Court ou long ? – L’édito d’Eric Libiot

3 juin 2026
Eric Libiot revient sur les principaux faits de la semaine écoulée et les enjeux de celles à venir.

Alain Delon dans Le Guépard de Luchino Visconti

C’est une réplique célèbre, lue d‘abord sous la plume de Giuseppe Tomasi di Lampedusa, puis entendue de la bouche de Tancrède Falconeri, interprété par Alain Delon dans Le Guépard de Luchino Visconti : « il faut que tout change pour que rien ne change ». Ce qui est devenu un aphorisme pourrait résumer la situation actuelle du monde du cinéma et de l’audiovisuel réunis. Est-ce la période pré-électorale qui se joue déjà, toujours est-il que le secteur semble déstabilisé comme jamais. Ou inquiet. Ou combattif. Ou fataliste.

Il y a la chronique des constats annoncés : obligation pour France Télévisions de se lancer dans un grand plan d’économie, situation difficile du secteur de la distribution cinéma (en général et pour Bac films en particulier), future prise contrôle d’UGC par le groupe Bolloré (concentration verticale assumée) …

Il y a des événements conjoncturels bruyants : les rapports entre Canal + et la profession (mise en garde renouvelée de Maxime Saada, le patron du groupe, attentisme prudent des producteurs…), les attaques du Rassemblement national contre le CNC, le petit livre rouge de Charles-Henri… Il y a des mouvements dont on ne sait pas toujours par quel bout les prendre : la chronologie des médias régulièrement actée et remise en question, la politique éditoriale des plateformes (aider le cinéma mais se méfier de la diversité), l’invasion de l’IA qui sort par la porte et revient par les fenêtres.
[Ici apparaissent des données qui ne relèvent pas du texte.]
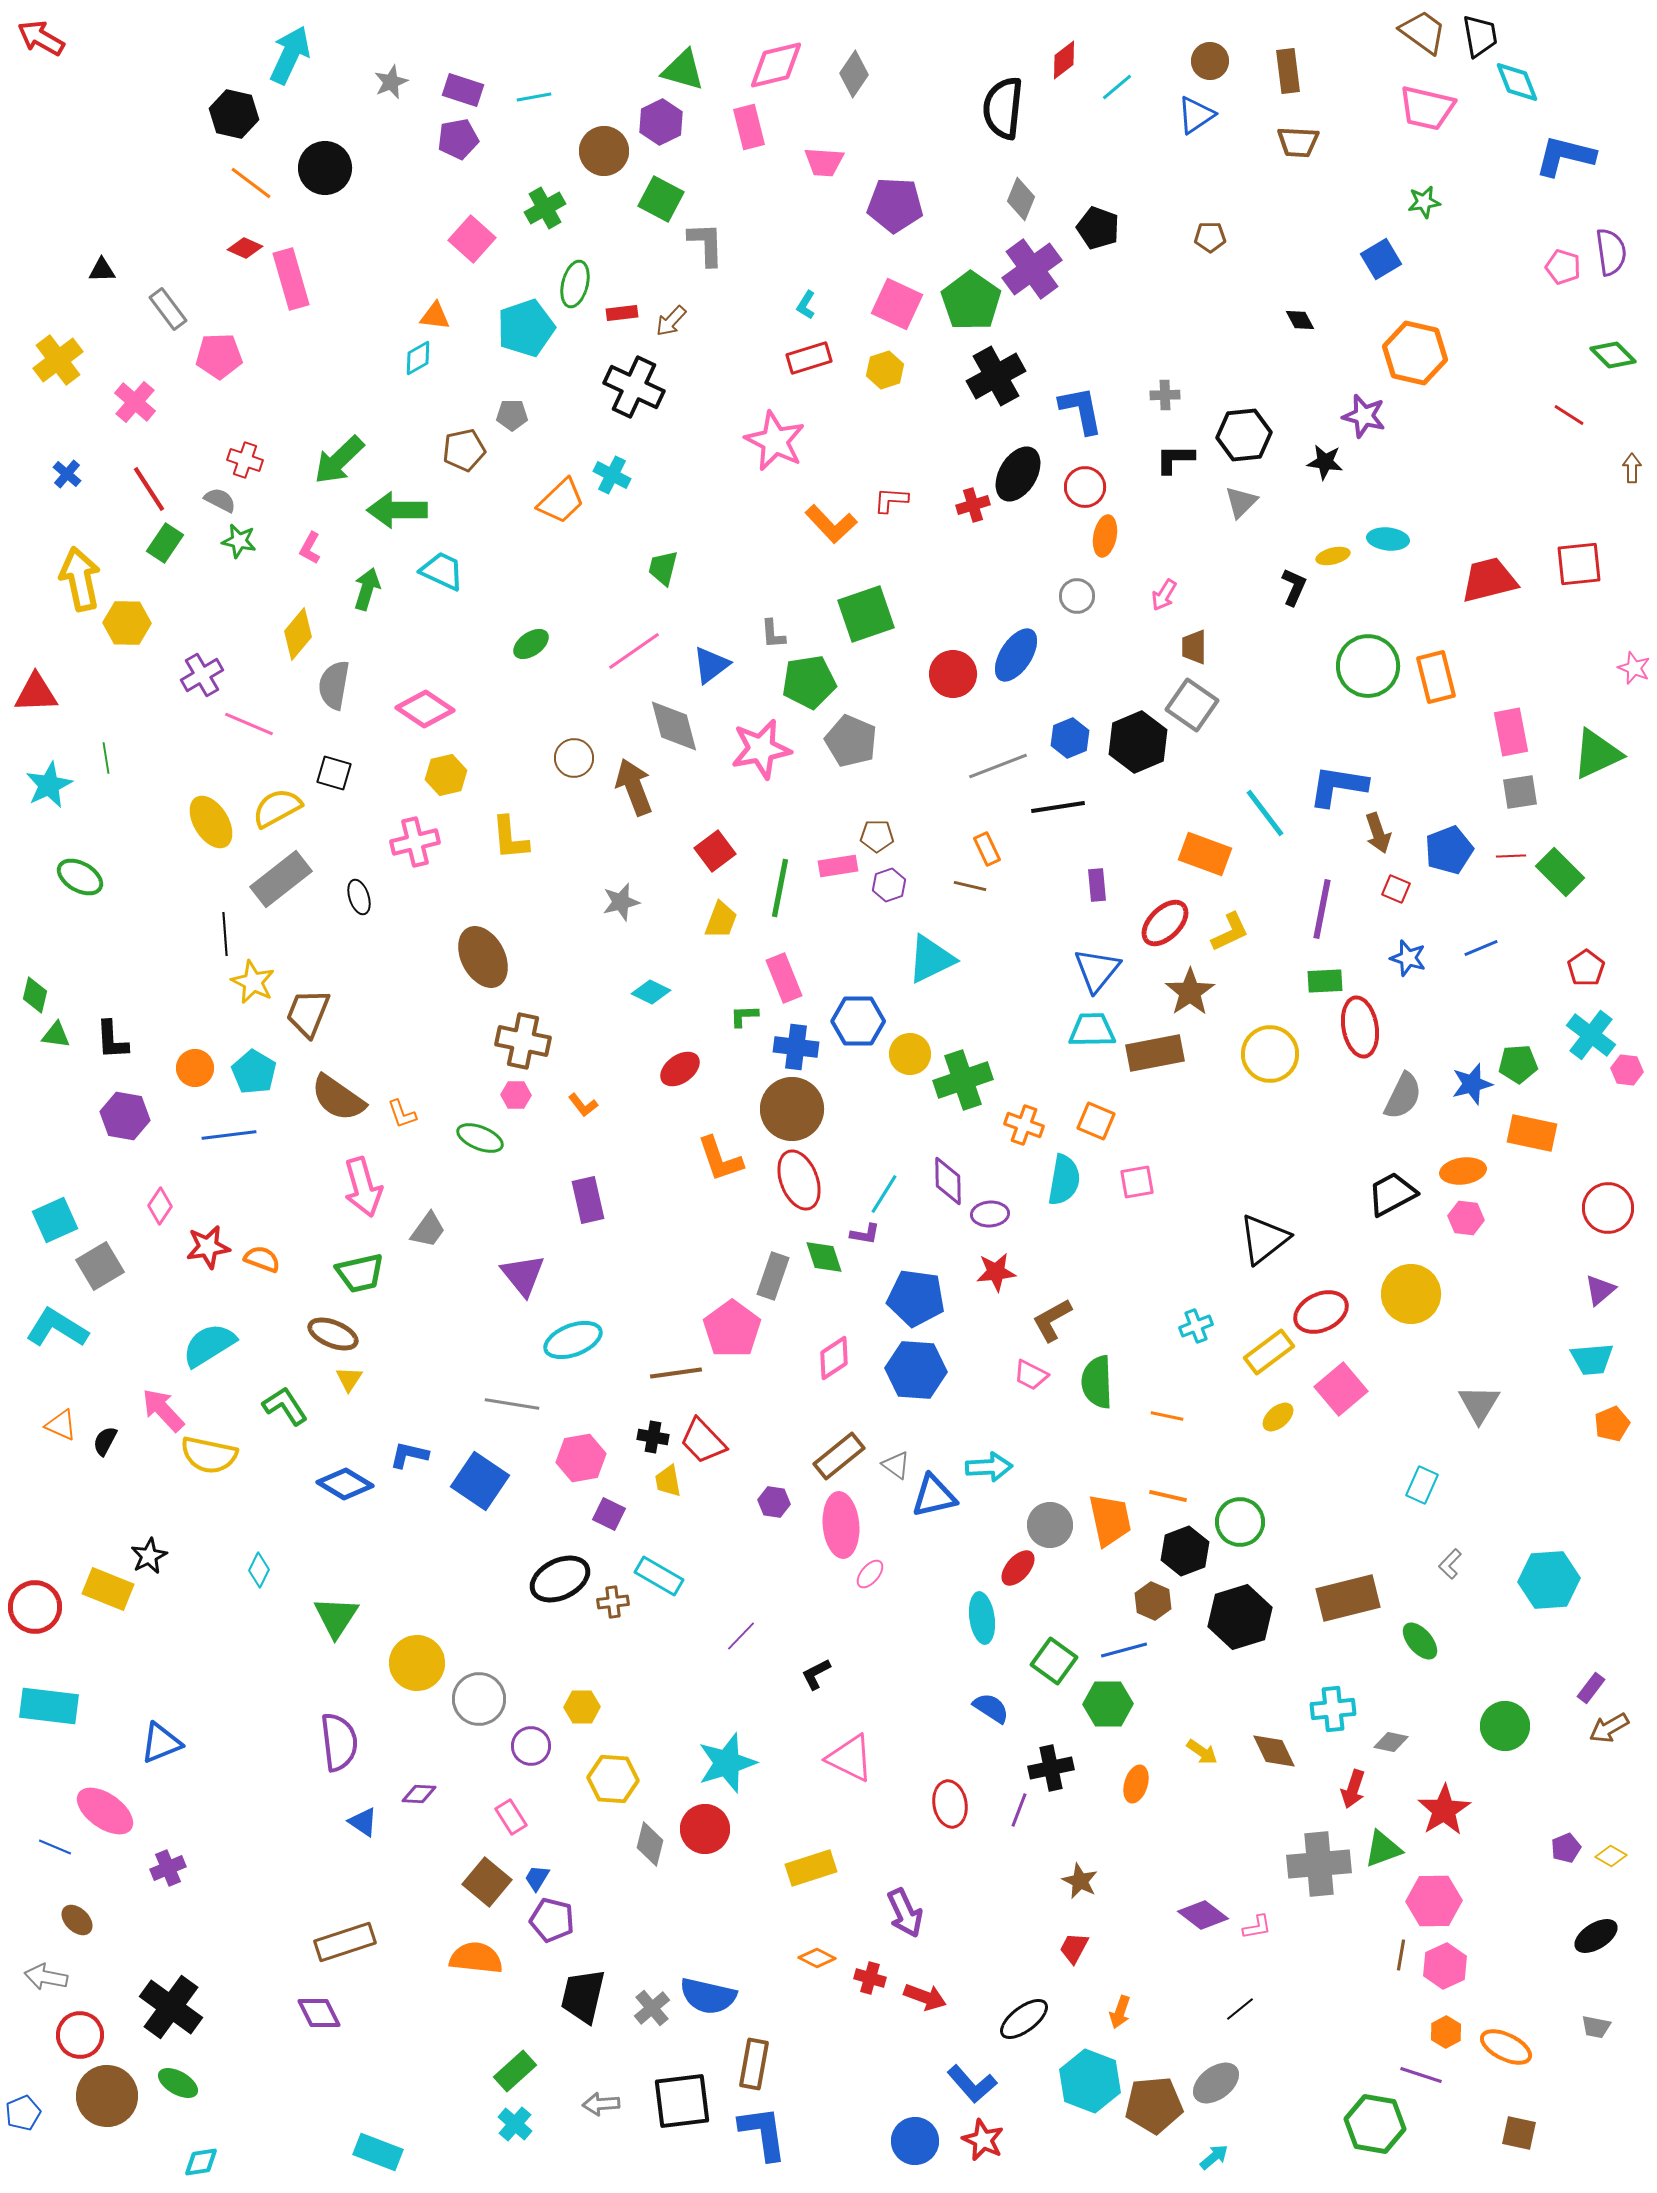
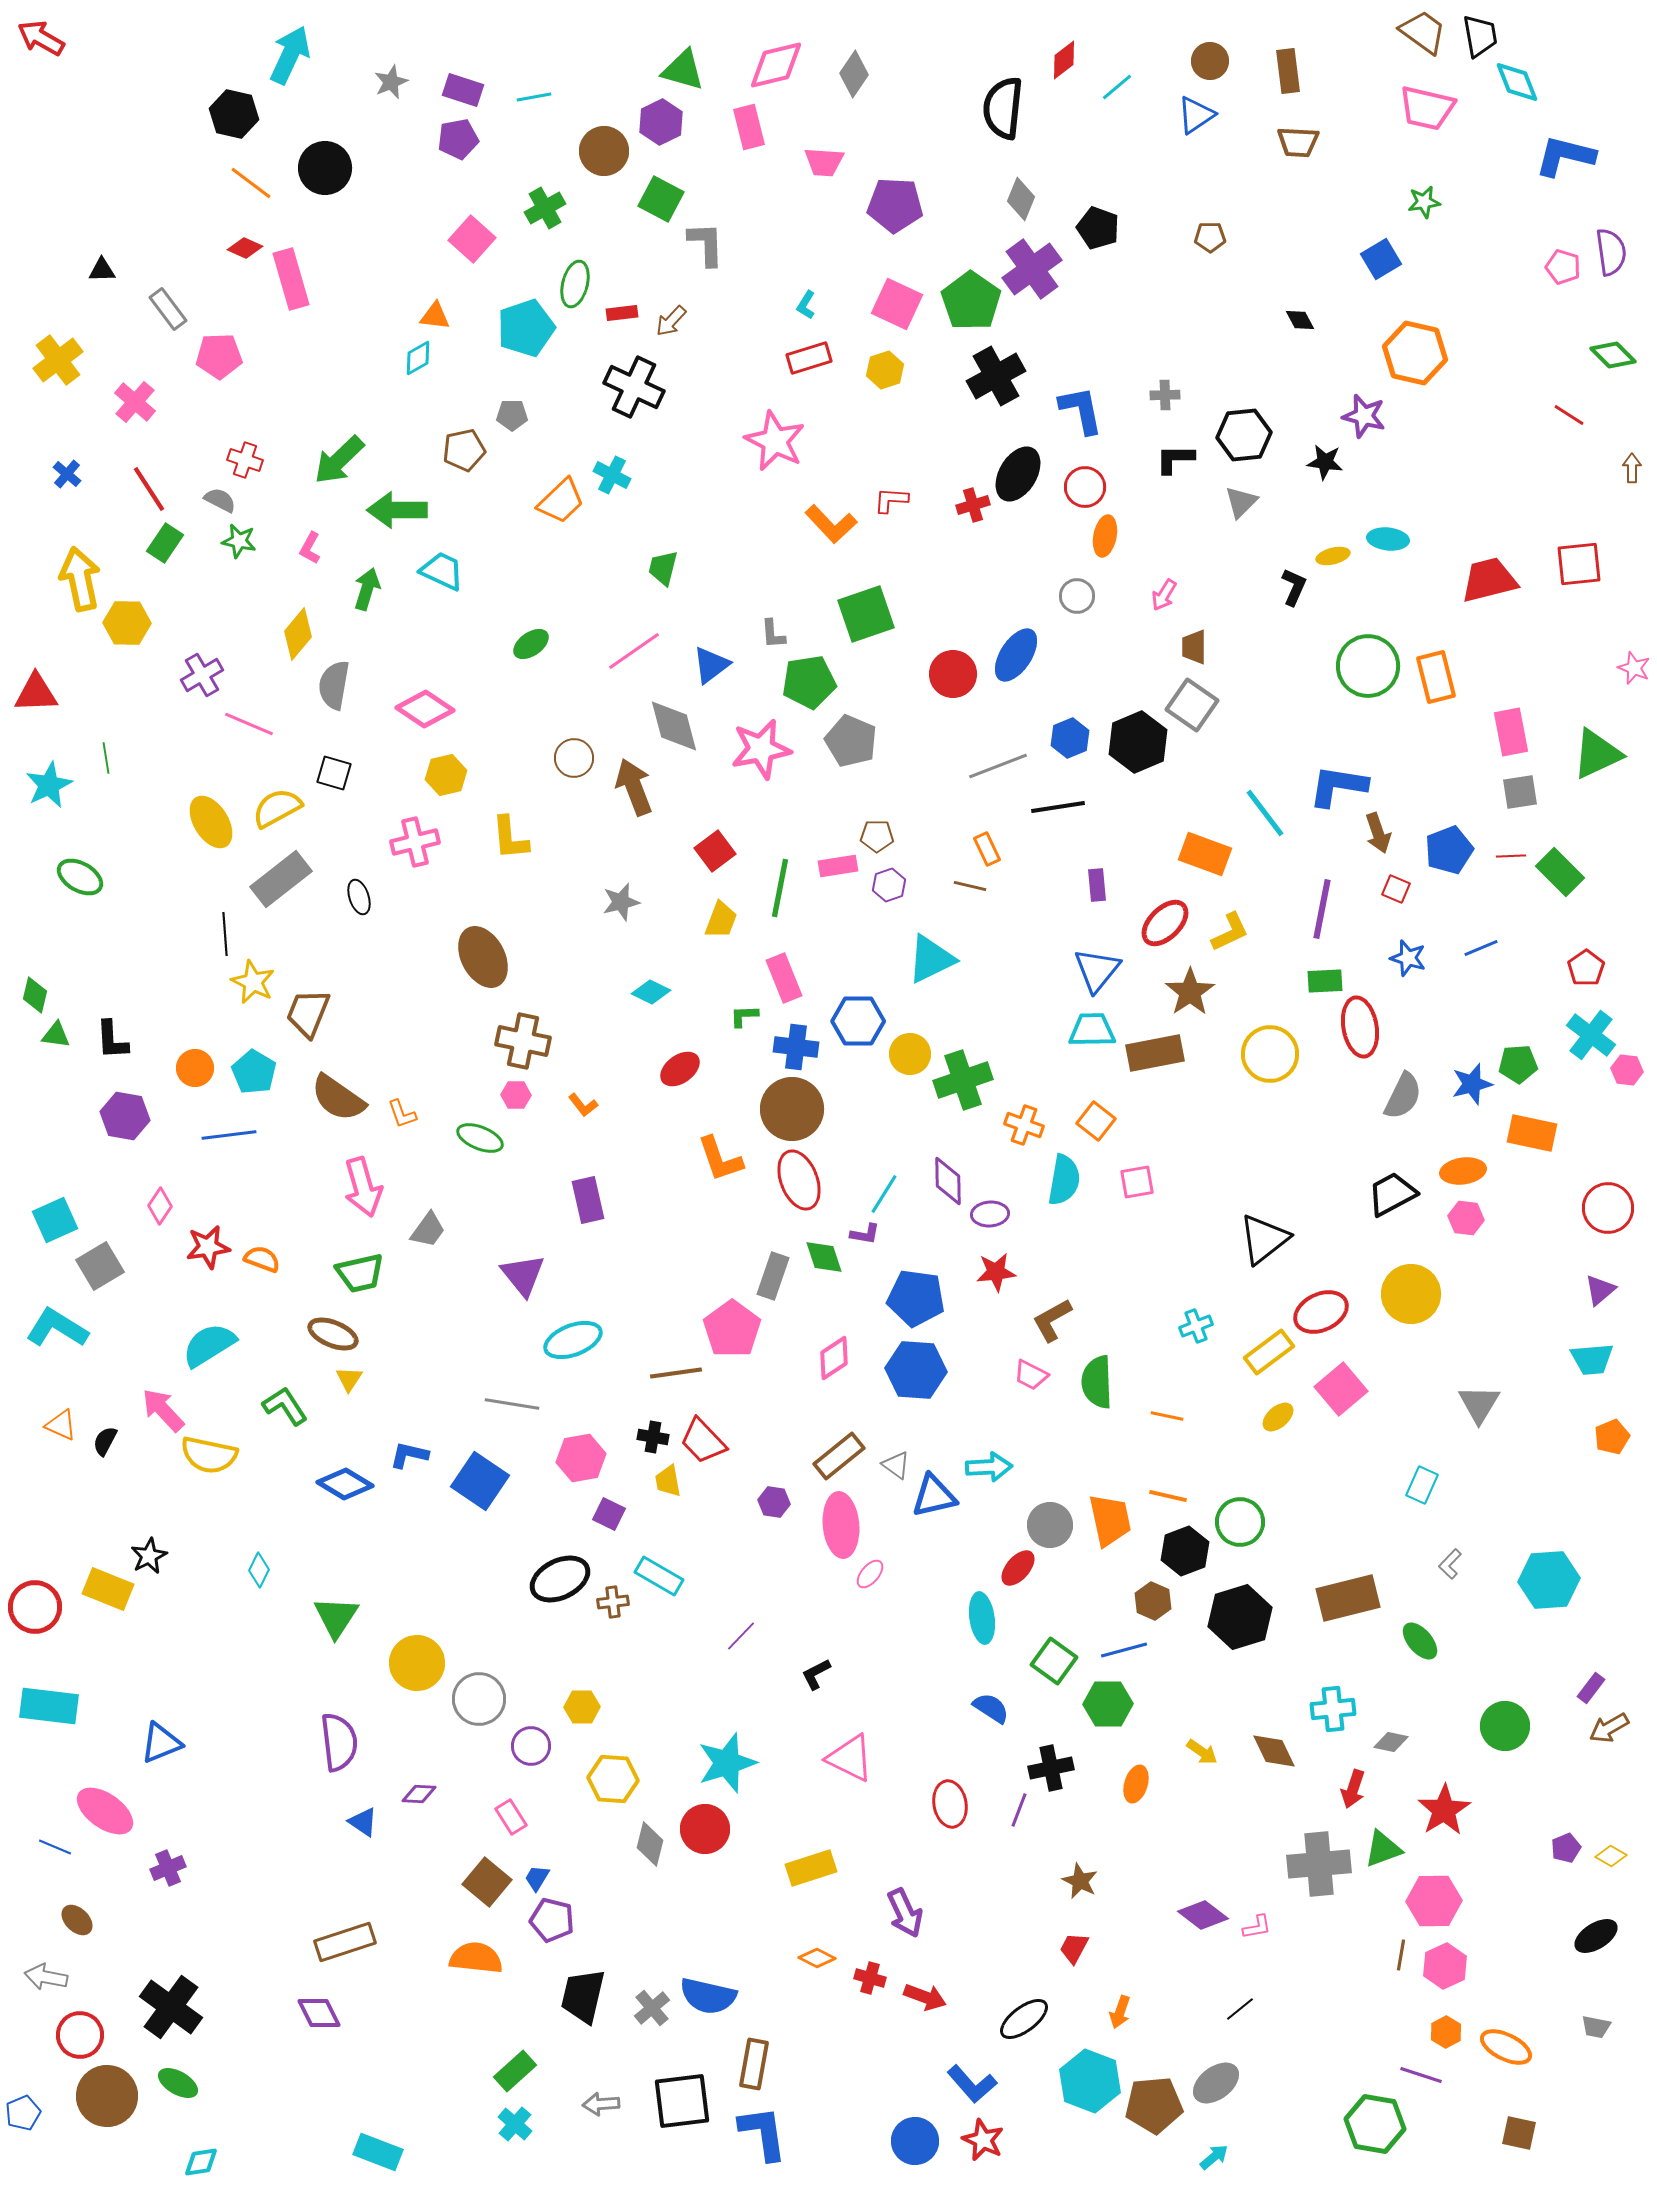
orange square at (1096, 1121): rotated 15 degrees clockwise
orange pentagon at (1612, 1424): moved 13 px down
Il y a enfin des signes peut-être plus faibles mais qui finissent par changer la couleur du décor : la raréfaction des nouveaux formats télé annoncée par The Wit (attentisme, peur du risque ou confiance dans la routine ?), l’interrogation des producteurs sur la pertinence des IP qui empêchent la nouveauté, quand Morad Koufane, Directeur des séries internationales à France Télévisions, dans un entretien à Écran Total, dit se positionner « sur les grandes IP » comme Lucky Luke ou Zorro. Ajoutez-y une pincée de situation internationale indécise, un air du temps anxiogène, une campagne présidentielle française encore floue et vous avez de quoi sortir le maillot de bain du placard le sourire aux lèvres… Ou pas.

Et maintenant quoi ? Personne ne semble le savoir – et moi non plus, désolé. Ce qu’on peut tout de même remarquer, c’est que ce moment-là, plus que jamais, met en opposition court-termisme et long-termisme. Ce que dit finalement Giuseppe Tomasi di Lampedusa dans son roman et Visconti dans son film. Et qui raconte la complexité du monde, qu’il est possible de trouver passionnante en ce qu’elle enrichit l’altérité et l’obligation de vivre ensemble (sujet de philo, vous avez 4 heures). Le court-termisme, qu’un homme comme Donald Trump a hissé au rang de concept idéologique, fait aujourd’hui la course en tête. Il faut savoir s’en extraire. Le court-termisme crée des rapports de force trop souvent rugueux et clivants qui, s’ils sont nécessaires pour mettre les cartes sur la table, doivent rapidement être dépassés pour regarder un peu plus loin – les tensions entre le cinéma et Canal + en sont un témoin exemplaire. Il faut rêver de grands débats, de symposiums, de tables rondes, de discours enflammés avec à la clé des décisions tangibles et non plus des « on se reverra ». Discuter, décider, mettre en œuvre…. mais ensemble. Seuls mots d’ordre valables contre l’entre-soi. Le CNC fête ses 80 ans à la rentrée : il pourrait s’offrir ce cadeau-là.